### Aim of the task
From the data below, return each line in which the string "stresem" is found.
--- --- ---
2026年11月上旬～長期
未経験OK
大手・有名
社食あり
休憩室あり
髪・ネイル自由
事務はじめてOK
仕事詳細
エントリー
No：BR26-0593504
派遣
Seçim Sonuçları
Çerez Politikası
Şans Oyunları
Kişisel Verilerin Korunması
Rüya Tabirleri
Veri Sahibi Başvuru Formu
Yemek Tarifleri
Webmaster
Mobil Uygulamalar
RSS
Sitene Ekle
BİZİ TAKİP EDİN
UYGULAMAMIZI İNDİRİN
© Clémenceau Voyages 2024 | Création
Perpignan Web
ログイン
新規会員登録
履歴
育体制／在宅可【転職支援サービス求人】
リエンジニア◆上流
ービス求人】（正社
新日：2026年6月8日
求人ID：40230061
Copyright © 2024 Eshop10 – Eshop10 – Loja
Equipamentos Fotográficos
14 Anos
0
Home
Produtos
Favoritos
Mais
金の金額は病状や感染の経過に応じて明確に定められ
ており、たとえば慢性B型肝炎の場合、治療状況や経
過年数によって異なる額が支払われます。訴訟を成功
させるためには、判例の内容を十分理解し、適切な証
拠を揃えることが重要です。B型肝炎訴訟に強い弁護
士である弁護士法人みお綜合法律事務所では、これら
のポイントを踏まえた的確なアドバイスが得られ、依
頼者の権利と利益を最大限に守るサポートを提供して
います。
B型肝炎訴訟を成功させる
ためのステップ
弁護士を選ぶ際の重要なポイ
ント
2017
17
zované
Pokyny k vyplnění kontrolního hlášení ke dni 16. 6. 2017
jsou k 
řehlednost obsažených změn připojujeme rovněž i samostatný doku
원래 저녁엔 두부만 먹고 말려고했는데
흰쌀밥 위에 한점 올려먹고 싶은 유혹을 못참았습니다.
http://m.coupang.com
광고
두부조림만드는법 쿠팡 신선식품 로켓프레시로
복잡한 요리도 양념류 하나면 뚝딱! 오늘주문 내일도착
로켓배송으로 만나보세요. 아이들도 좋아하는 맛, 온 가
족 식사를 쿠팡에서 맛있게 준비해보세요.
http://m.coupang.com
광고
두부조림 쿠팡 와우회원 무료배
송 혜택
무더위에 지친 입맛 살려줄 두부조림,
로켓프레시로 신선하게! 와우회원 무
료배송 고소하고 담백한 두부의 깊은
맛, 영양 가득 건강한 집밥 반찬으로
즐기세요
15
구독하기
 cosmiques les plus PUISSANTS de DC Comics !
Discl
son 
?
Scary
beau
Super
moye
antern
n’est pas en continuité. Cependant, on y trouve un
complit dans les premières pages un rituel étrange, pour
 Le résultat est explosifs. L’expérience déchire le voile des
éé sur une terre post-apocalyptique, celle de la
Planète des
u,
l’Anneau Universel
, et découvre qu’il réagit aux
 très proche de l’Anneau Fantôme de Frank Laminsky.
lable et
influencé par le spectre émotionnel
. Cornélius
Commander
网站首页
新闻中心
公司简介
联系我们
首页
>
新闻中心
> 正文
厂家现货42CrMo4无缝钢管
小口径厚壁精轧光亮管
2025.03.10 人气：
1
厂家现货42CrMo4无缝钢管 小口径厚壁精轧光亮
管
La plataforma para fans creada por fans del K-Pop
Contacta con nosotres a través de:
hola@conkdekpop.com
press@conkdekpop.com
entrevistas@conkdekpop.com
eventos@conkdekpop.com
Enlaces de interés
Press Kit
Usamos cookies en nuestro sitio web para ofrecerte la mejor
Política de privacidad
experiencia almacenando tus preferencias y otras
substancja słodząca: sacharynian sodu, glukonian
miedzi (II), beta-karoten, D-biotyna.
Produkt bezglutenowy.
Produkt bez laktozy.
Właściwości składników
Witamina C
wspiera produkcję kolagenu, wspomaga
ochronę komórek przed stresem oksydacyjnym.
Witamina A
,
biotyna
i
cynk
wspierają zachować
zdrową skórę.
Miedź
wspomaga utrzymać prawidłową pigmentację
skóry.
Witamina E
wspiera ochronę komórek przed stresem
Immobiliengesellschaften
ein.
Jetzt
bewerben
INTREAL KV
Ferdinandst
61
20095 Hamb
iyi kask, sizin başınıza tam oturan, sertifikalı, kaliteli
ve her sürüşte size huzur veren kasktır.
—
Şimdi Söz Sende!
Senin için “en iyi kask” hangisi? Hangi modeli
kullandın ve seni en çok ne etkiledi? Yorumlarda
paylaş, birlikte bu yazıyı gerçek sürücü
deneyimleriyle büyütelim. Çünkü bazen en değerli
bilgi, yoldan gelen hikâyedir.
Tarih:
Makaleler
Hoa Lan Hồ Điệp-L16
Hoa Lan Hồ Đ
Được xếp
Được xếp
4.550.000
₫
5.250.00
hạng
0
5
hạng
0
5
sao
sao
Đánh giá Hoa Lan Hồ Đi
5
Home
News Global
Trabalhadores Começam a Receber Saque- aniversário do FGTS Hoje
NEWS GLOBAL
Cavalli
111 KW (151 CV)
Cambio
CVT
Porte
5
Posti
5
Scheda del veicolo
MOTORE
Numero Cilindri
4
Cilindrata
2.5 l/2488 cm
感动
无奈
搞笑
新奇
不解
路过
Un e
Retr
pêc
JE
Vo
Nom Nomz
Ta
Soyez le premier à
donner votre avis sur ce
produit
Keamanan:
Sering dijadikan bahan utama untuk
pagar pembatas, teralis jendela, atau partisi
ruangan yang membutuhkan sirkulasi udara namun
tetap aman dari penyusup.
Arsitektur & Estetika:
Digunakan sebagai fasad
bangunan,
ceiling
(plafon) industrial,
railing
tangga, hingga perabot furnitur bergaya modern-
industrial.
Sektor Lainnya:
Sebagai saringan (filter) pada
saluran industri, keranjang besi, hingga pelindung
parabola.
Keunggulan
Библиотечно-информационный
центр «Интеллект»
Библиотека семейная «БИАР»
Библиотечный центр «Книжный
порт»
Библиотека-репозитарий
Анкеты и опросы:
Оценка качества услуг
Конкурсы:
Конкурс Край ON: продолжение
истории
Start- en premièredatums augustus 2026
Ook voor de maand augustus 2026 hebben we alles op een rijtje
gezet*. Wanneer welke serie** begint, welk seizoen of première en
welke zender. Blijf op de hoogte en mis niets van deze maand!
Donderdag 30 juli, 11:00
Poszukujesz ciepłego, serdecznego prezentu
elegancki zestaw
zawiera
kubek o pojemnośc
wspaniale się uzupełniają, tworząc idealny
--- --- ---
### Result of this exercise
ochronę komórek przed stresem oksydacyjnym.
wspiera ochronę komórek przed stresem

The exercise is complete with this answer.